I can’t actually say what the tide has been like on my other walks – well, I could if I went to look at the photos, but – it didn’t really impinge on my thoughts, but today one of the first things I thought was ‘Oh, tide’s out’ and then I remembered the plaques in the prom that I would walk past at the Heysham end, and decided that today I’d write about the tide and the bay. The plaques contain different facts, some about the tides and some about the history of the prom and the history of Morecambe. These ones, that have details about the amount of water in the Bay are always astounding to me. Twenty million years to fill the bay from a bath tap, and yet the tide does it twice a day. I find that breathtaking. At our biggest tides, the spring tide, it would take ten days for one tide to flow over Niagra falls. Just scroll down through these pictures, and realise how much water is about to flow back into the Bay. (And please do, this post continues…)
It really is no wonder that Morecambe Bay has a reputation for being dangerous. The amount of water and the speed it comes in at are quite something. And that is before the channels. The bay and the beach aren’t flat. There are shallow and deep channels running all over, some of which are quite close to land. There are also deceptive patches that are higher than the surrounding beach and mean that unsuspecting people can suddenly find themselves cut off on a sandbank they didn’t realise they were on. That’s before we get onto the question of quicksand – and yes, while it may not be the major life problem we imagined it could be as children, quicksand exists and it exists in Morecambe Bay, with both sand and mud having suddenly soft and clinging patches that combined with fast tides can be dangerous. Of course, this is also one of the reasons why the Bay is such an important wildlife habitat.
These people are a vital service in the Bay – and we have both an RNLI Lifeboat and Hovercraft.
There are less serious things about the Bay as well.
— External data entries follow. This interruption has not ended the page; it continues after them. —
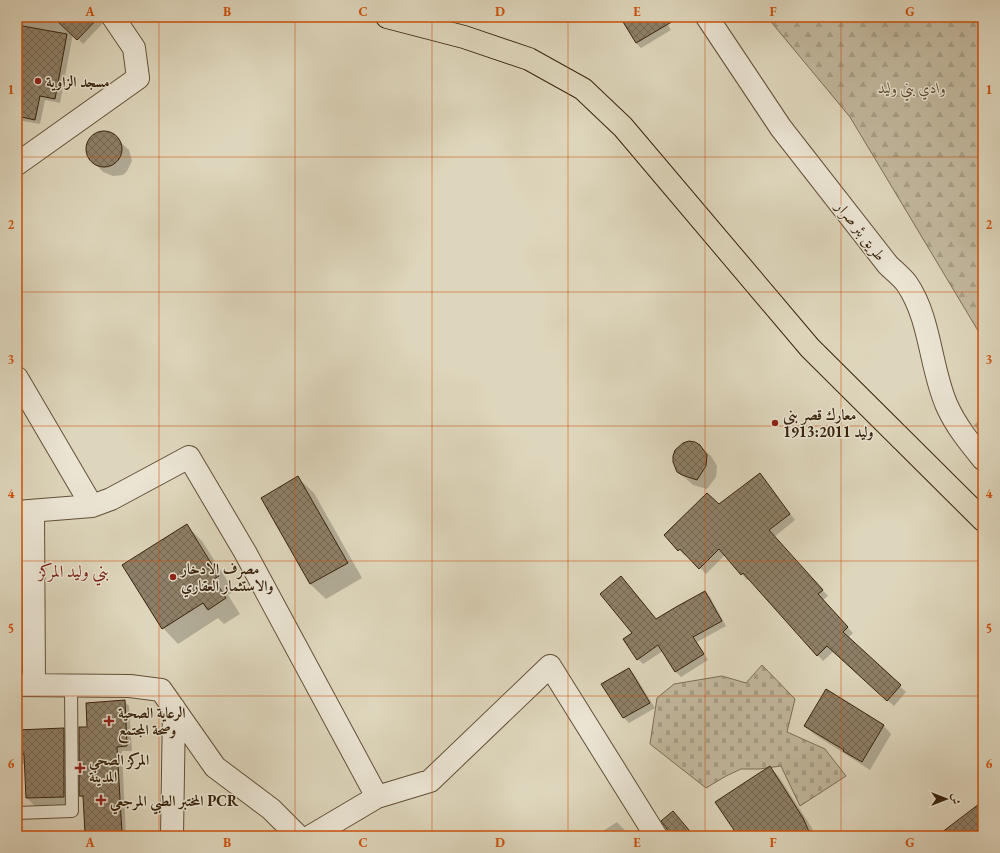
<svg xmlns="http://www.w3.org/2000/svg" width="1000" height="853" font-family="'EB Garamond',Amiri,serif">
<style>
.forest{fill:url(#forest-firs);stroke:#7d6e55}
.cemetery{fill:url(#cemetery-stones);stroke:#7d6e55}
.shadow{fill:#0003}
.building{fill:url(#building-cross-hatch);stroke:#38230c}
.lines{fill:none;stroke-linecap:round;stroke-linejoin:round}
.lane-casing{stroke:#625038;stroke-width:14}
.street-casing{stroke:#625038;stroke-width:24}
.highway-casing{stroke:#38230c;stroke-width:24}
.lane{stroke:#eae4d3;stroke-width:12}
.street{stroke:#eae4d3;stroke-width:22}
.highway{stroke:#ded6bc;stroke-width:22}
.grid{fill:none;stroke:#ce510c;stroke-width:1;stroke-opacity:0.55}
.poi-dot{fill:#8f2418;stroke:#eae4d3;stroke-width:1.5}
.labels{text-anchor:middle;dominant-baseline:central;stroke-width:3;stroke-linejoin:round;paint-order:stroke}
.poi-label{font-size:15px;font-weight:bold;fill:#38230c;stroke:#eae4d3;text-anchor:start}
.park-label{font-size:15px;font-style:italic;fill:#5a4830;stroke:#eae4d3}
.street-label{font-size:15px;fill:#38230c;stroke:#eae4d3}
.quarter-label{font-size:17px;fill:#7a1f14;stroke:#eae4d3}
.neatline{fill:none;stroke:#ce510c;stroke-width:1.5}
.grid-label{font-size:13px;text-anchor:middle;font-weight:bold;fill:#ce510c}
</style>
<defs>
<pattern id="forest-firs" width="22" height="20" patternUnits="userSpaceOnUse"><rect width="22" height="20" fill="#c2b89e"/><path d="M5 1l3.5 6h-7zM16 11l3.5 6h-7z" fill="#a79e87"/></pattern>
<pattern id="cemetery-stones" width="16" height="16" patternUnits="userSpaceOnUse"><rect width="16" height="16" fill="#c2b89e"/><path d="M2 7V4a2 2 0 0 1 4 0v3zM10 15v-3a2 2 0 0 1 4 0v3z" fill="#a79e87"/></pattern>
<pattern id="building-cross-hatch" width="8" height="8" patternUnits="userSpaceOnUse"><rect width="8" height="8" fill="#8e8068"/><path d="M0 0l8 8M0 8l8-8" fill="none" stroke="#756854"/></pattern>
</defs>
<rect width="100%" height="100%" fill="#ded6bc"/>
<filter id="stains"><feTurbulence type="fractalNoise" baseFrequency=".005" numOctaves="4"/><feColorMatrix values="0 0 0 0 .2 0 0 0 0 .09 0 0 0 0 .02 0 0 0 .5 -.17"/></filter>
<radialGradient id="worn" r=".72"><stop offset=".6" stop-color="#630" stop-opacity="0"/><stop offset="1" stop-color="#630" stop-opacity=".3"/></radialGradient>
<!-- forest -->
<path class="forest" d="M767 17H983V339L850 117Z"/>
<!-- cemetery -->
<path class="cemetery" d="M762 665 795 699 787 732 825 749 846 776 800 806 781 766 759 769H741L726 776 706 788 650 744 657 698 674 684 722 676 746 683Z"/>
<!-- shadow -->
<path class="shadow" d="M17 17H97L103 23 83 44 73 34 60 103 45 100 40 124 17 120Z
M621 17H664L671 30 641 48 636 43Z
M103 132 109 133 118 140 129 150 132 161 127 171 123 175 113 176 103 172 93 161 88 151V146L93 136Z
M983 417V437L974 425Z
M700 446 711 456 717 466 716 477 707 489 693 485 678 471Z
M760 475 795 520 774 537 828 596 823 600 853 633 848 638 906 692 894 706 833 652 823 661 749 579 747 580 725 555 706 574 687 554 685 556 665 535 719 506Z
M298 478 314 493 362 578 326 599 310 584Z
M187 526 202 541 234 591 228 595 240 614 224 624 218 618 178 644 163 628Z
M705 592 710 597 726 626 697 642 708 660 681 677 676 672 663 651 643 664 638 659 625 640Z
M629 669 634 674 655 708 629 723 624 718 603 685Z
M124 701 129 706 132 751H122L126 836H88L86 834 84 799 80 796 89 728Z
M883 725 891 734 870 770 814 734 805 726Z
M63 729 74 739V807L37 808 27 798 25 764H17V731Z
M770 767 779 777 812 828 815 836H740Z
M983 810V835L982 836H939Z
M617 822 630 836H595Z"/>
<!-- building -->
<path class="building" d="M53 17H99L77 40Z
M620 17H680L636 43Z
M17 25 67 34 55 99 40 96 35 120 17 116Z
M86 149a18 18 0 1 1 36 0a18 18 0 1 1-36 0Z
M689 441 695 442 700 445 707 455 706 466 697 480 682 475 677 472 673 462V456L675 450 683 443Z
M760 473 790 514 769 530 823 590 818 594 848 627 843 632 901 685 887 701 827 646 817 656 743 573 741 575 719 549 699 569 680 549 678 551 664 535 707 493 719 504Z
M298 476 348 563 310 584 261 498Z
M187 524 219 576 214 579 226 598 208 610 203 603 162 629 122 565Z
M621 576 656 619 676 607 705 591 722 621 693 637 704 654 675 672 658 645 637 660 623 639 632 633 600 594Z
M629 668 650 703 623 718 601 684Z
M826 689 884 725 862 762 843 751 844 750 804 726Z
M125 700 127 746 117 747 122 833 85 834 83 796H79V727H87L86 703Z
M64 728V797L26 798 24 754H17V730Z
M770 766 803 818 811 836H738L715 802Z
M983 801V826L970 836H937Z
M673 811 694 836H668L667 829 661 821Z"/>
<g class="lines">
<!-- lane casing -->
<g class="lane-casing">
<path id="lane" d="M17 813 72 811 71 685"/>
</g>
<!-- street casing -->
<g class="street-casing">
<path id="street" d="M707 17 781 128 888 265C894 271 902 277 907 284 931 319 930 368 947 406 956 426 969 442 983 459
M17 164 138 78 134 48 113 17
M17 378 92 506
M17 512 92 506 111 499 189 457 245 552 377 797
M33 512 34 685
M17 685 130 686 161 690 215 767 271 809 298 836
M172 836 174 708
M311 836 377 797 430 781 550 666 656 836"/>
</g>
<!-- highway casing -->
<g class="highway-casing">
<path id="highway" d="M387 17 464 37 529 59 583 89 623 127 810 348 983 520"/>
</g>
<!-- lane -->
<use href="#lane" class="lane"/>
<!-- street -->
<use href="#street" class="street"/>
<!-- highway -->
<use href="#highway" class="highway"/>
</g>
<!-- grid -->
<path class="grid" d="M159 17V836M295 17V836M432 17V836M568 17V836M705 17V836M841 17V836M17 157H983M17 292H983M17 426H983M17 561H983M17 696H983"/>
<!-- markers -->
<g class="poi-dot">
<circle cx="38" cy="81" r="4"/>
<circle cx="775" cy="423" r="4"/>
<circle cx="173" cy="577" r="4"/>
<path d="M107 715h4v4h4v4h-4v4h-4v-4h-4v-4h4z"/>
<path d="M78 762h4v4h4v4h-4v4h-4v-4h-4v-4h4z"/>
<path d="M99 794h4v4h4v4h-4v4h-4v-4h-4v-4h4z"/>
</g>
<g class="labels">
<!-- poi labels -->
<g class="poi-label">
<text x="46" y="81">مسجد الزاوية</text>
<text x="783" y="414">معارك قصر بني<tspan x="783" dy="17">وليد 1913:2011</tspan></text>
<text x="181" y="568">مصرف الادخار<tspan x="181" dy="17">والاستثمار العقاري</tspan></text>
<text x="118" y="712">الرعاية الصحية<tspan x="118" dy="17">وصحة المجتمع</tspan></text>
<text x="89" y="759">المركز الصحي<tspan x="89" dy="17">المدينة</tspan></text>
<text x="110" y="800">المختبر الطبي المرجعي PCR</text>
</g>
<!-- park labels -->
<g class="park-label">
<text x="912" y="87">وادي بني وليد</text>
</g>
<!-- street labels -->
<g class="street-label">
<text transform="translate(861 231) rotate(52)">طريق بئر صرار</text>
</g>
<!-- quarter labels -->
<g class="quarter-label">
<text x="74" y="571">بني وليد المركز</text>
</g>
</g>
<!-- margin -->
<rect width="1000" height="853" fill="none" stroke="#ded6bc" stroke-width="44"/>
<!-- north arrow -->
<g transform="translate(946 799) rotate(90)" stroke="#eae4d3" stroke-width="3" paint-order="stroke">
<path d="M0-3L7 15L0 10L-7 15Z" fill="#38230c"/>
<text y="-6" font-size="11" font-weight="bold" text-anchor="middle" fill="#38230c">ش</text>
</g>
<rect x="22" y="22" width="956" height="809" class="neatline"/>
<g class="grid-label">
<text x="90" y="16">A</text>
<text x="227" y="16">B</text>
<text x="363" y="16">C</text>
<text x="500" y="16">D</text>
<text x="637" y="16">E</text>
<text x="773" y="16">F</text>
<text x="910" y="16">G</text>
<text x="11" y="94">1</text>
<text x="989" y="94">1</text>
<text x="11" y="229">2</text>
<text x="989" y="229">2</text>
<text x="11" y="364">3</text>
<text x="989" y="364">3</text>
<text x="11" y="498">4</text>
<text x="989" y="498">4</text>
<text x="11" y="633">5</text>
<text x="989" y="633">5</text>
<text x="11" y="768">6</text>
<text x="989" y="768">6</text>
<text x="90" y="847">A</text>
<text x="227" y="847">B</text>
<text x="363" y="847">C</text>
<text x="500" y="847">D</text>
<text x="637" y="847">E</text>
<text x="773" y="847">F</text>
<text x="910" y="847">G</text>
</g>
<rect width="100%" height="100%" filter="url(#stains)"/>
<rect width="100%" height="100%" fill="url(#worn)"/>
</svg>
In the West End of Morecambe is this memorial to Commander Charles Gerald Forsberg OBE RN. You’ve probably never heard of him, but he was an open-water, long-distance swimmer who not only set a cross-channel record at age 45, and two weeks later won the Windermere Championship as the eldest in the field. He was president of loads of open water and long-distance swimming things, he won countless swims, but importantly for us was the first person to do a two-way swim of the Bay as well as actually swimming the Bay 29 times. The links in this paragraph take you to various pages about him and will open in new tabs. He was also according to one of them, married to a Morecambe woman.
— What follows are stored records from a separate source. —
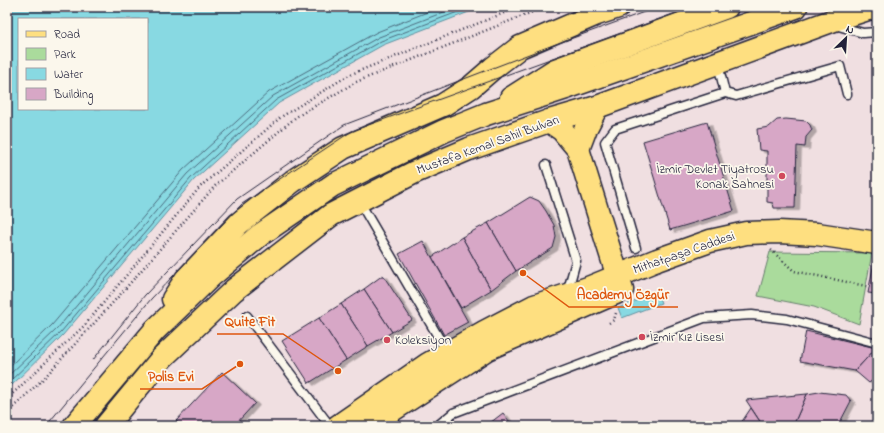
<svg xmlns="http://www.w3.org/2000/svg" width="884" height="433" font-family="'Indie Flower',sans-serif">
<defs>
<filter id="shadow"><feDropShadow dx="4.5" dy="2.5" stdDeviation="0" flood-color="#0004"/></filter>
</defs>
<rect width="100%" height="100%" fill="#f0dfe1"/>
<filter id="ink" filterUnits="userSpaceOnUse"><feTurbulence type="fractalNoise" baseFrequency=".025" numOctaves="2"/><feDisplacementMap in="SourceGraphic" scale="8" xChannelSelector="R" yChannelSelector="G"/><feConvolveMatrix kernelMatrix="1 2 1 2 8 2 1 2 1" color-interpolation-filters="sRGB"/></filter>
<g filter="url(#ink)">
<path fill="#aadb9c" stroke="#667e6c" d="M770,252L872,253L859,324L814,307L758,296Z"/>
<g fill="#88d9e2" stroke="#5f909f" fill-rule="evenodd">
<path d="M7,7H482L383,45L279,103L194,180L63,335L7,390ZM19,19H147V109H19Z"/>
<path d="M657,293L661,303L622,318L618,308Z"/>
</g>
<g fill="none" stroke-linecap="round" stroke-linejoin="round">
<g stroke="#4b6b7e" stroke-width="1">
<path d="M7,369L52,325L183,170L269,92L377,32L440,7"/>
<path d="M7,377L57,329L187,174L273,96L379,37L457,7"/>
<path d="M7,384L61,332L191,178L276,100L381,41L471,7"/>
</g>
</g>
<g fill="#d7a7c6" stroke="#22223b" filter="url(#shadow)">
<path d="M786,119L806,121L810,125L812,130L806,137L805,147L797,146L795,208H774L773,203L767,202V151L759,150L757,129L769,127L777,120Z"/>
<path d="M707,122L734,211L670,230L643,141Z"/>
<path d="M530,197L539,201L546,211L554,225L556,237L553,248L516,271L488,223Z"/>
<path d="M488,223L516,271L491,290L462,237Z"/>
<path d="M462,237L491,290L461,308L432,257Z"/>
<path d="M423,241L468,322L444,335L399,254Z"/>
<path d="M874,262L877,263V294L868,293Z"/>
<path d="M383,275L412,320L392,332L364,289Z"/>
<path d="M364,289L392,332L368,346L341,304Z"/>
<path d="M341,304L368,346L346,360L319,318Z"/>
<path d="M319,318L346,360L309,383L282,341Z"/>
<path d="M806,331L876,348L855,371L800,361Z"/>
<path d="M876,348H877V377L869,383L855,371Z"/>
<path d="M222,372L255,403L234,426H182L176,421Z"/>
<path d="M819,392L846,395L851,401L838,426H793L807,394Z"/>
<path d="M807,394L793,426H763L746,400Z"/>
<path d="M751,408L763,426H739Z"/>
<path d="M503,413L513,426H486Z"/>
</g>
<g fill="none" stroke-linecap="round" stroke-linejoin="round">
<defs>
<g id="lane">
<path d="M835,25L863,33L877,32"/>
<path d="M718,64L725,93L736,96L840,66L847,94"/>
<path d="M546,165L576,261L569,286L566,292"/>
<path d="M359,201L447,352"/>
<path d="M636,248L605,142L615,129L725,93"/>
<path d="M247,316L330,426"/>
<path d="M437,426L453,413L704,318L752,315L787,319L877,343"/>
</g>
<g id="primary">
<path d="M511,98L555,70L727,7"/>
<path d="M549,121L562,130L578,149L622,290"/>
<path d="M578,149L586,128L597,107"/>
<path d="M173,299L186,279L238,224L293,181L343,148L443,105L471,87L493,68L520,47L597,14L618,7"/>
<path d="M74,426L155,330L211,276L260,235L333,185L444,131L486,114L569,87L796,7"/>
<path d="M106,426L162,358L234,290L331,215L415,172L469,149L549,121L597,107L837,19L874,7"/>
<path d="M338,426L428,364L484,332L534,306L588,288L657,260L710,241L746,233L779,232L817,234L877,243"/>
<path d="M368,426L487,349L618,292"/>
</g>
</defs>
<use href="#lane" stroke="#22223b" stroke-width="11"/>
<use href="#primary" stroke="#22223b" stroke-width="25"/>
<g stroke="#22223b" stroke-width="2.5" stroke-dasharray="1 3" stroke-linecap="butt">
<path d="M771,250L794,271L866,286"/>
<path d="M609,323L614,320L616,313"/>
<path d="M7,399L85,325L200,187L281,117L349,75L519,7"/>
<path d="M7,413L44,378L118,297L215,186L296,117L356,82L545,7"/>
</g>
<use href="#lane" stroke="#fbf7ec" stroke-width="8"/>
<use href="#primary" stroke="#fedf80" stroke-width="22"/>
<g stroke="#22223b" stroke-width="1">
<path d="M93,360L145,295L237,199L344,125L537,51L658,7"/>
<path d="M46,426L151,299L242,204L352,131L693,7"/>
</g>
</g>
</g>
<g fill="#d1495b" stroke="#fbf7ec" stroke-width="1.5">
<circle cx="782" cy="176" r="4"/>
<circle cx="642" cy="337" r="4"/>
<circle cx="387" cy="340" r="4"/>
</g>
<g text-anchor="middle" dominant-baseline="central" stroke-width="3.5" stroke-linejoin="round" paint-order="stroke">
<g font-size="13" fill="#22223b" stroke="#fbf7ec">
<text transform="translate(488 145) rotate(-20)">Mustafa Kemal Sahil Bulvarı</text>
<text transform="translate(684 253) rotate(-19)">Mithatpaşa Caddesi</text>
</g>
<g font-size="13" fill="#22223b" stroke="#fbf7ec" text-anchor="start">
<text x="774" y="169" text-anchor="end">İzmir Devlet Tiyatrosu<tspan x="774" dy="15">Konak Sahnesi</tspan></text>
<text x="650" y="337">İzmir Kız Lisesi</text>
<text x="395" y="340">Koleksiyon</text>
</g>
</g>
<path fill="none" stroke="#de560e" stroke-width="1.5" d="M523 273L569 307H678M338 371L283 334H217M240 364L202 389H140"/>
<g fill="#de560e" stroke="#fbf7ec" stroke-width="1.5">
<circle cx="523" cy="273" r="4"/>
<circle cx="338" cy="371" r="4"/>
<circle cx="240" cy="364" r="4"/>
</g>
<g font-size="14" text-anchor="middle" font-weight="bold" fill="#de560e" stroke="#fbf7ec" stroke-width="3.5" stroke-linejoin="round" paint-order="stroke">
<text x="623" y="299">Academy Özgür</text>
<text x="250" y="326">Quite Fit</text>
<text x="171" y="381">Polis Evi</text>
</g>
<rect width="884" height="433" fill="none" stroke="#fbf7ec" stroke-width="24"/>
<rect x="12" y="12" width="860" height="409" fill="none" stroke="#22223b" stroke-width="1.5" filter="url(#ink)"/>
<rect x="18" y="18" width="130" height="92" fill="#fbf7ec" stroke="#a4a2a5"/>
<rect x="26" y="31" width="20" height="6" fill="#fedf80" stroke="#a4a2a5"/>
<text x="54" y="38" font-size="12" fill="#22223b">Road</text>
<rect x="26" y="48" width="20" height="12" fill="#aadb9c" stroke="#a4a2a5"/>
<text x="54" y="58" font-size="12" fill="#22223b">Park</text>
<rect x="26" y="68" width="20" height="12" fill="#88d9e2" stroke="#a4a2a5"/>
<text x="54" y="78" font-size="12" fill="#22223b">Water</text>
<rect x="26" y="88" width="20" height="12" fill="#d7a7c6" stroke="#a4a2a5"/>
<text x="54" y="98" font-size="12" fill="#22223b">Building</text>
<g transform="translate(846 38) rotate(25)" stroke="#fbf7ec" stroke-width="3" paint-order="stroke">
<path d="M0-3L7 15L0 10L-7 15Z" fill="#22223b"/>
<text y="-6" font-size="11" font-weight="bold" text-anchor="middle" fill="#22223b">N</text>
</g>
</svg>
I know there is an open water swimming group that swims in the Bay from Morecambe, but I don’t know if anyone has done swims of the Bay – I can’t imagine it. Crossing the Bay used to be the way to travel. Centuries ago the walk or carriage/horseback ride all the way around the various rivers that flow into the Bay was extremely long, but to cross the sands cut the distance to about a quarter (about 40 miles to about 10). There are clues that the Romans used the crossing, and until the reformation, the local abbeys of Cartmel and Connishead amongst others would appoint guides. After that, it was the monarch as Duke of Lancaster who appointed guides. Guides were necessary because the channels move through the year and over the years. I was remembering today that it must be 27 years since I did the cross-bay walk, I know that when I did it we were wondering if I was pregnant or not, I was, just, with my eldest who is 26. That was on one of the May bank holidays. On looking to find a reference for the distances I found this link that has lots of old paintings and descriptions of crossing Morecambe Bay, as well as the information that it was not the turnpike road that stopped the regular stagecoach crossings, but the coming of the railway which goes across from Arnside.
So, today’s Prom Walk, the 5th was a ‘Tide’s Out’ walk. I wonder what the next one will be. I have ideas, food, art, sunsets, play, history, and buildings…but so far I’ve not set out walking with an idea in mind, I’ve just waited to see what occurred to me at the time. I felt a lot better after today’s walk than I did after the last one. It might be because I had the wind behind me, and it was windy (Photo below!) It might be because it was much quieter and cooler. It might be because I had a massage on my bad neck, shoulder, and back yesterday. It could be because I went Heysham to Hest Bank, so the adverse camber at the Hest Bank end meant I finished with the bit that seems to make me ache rather than start with it. Somehow I seem to have done an extra few hundredths of a mile as well since I ended on 4.73 rather than 4.65!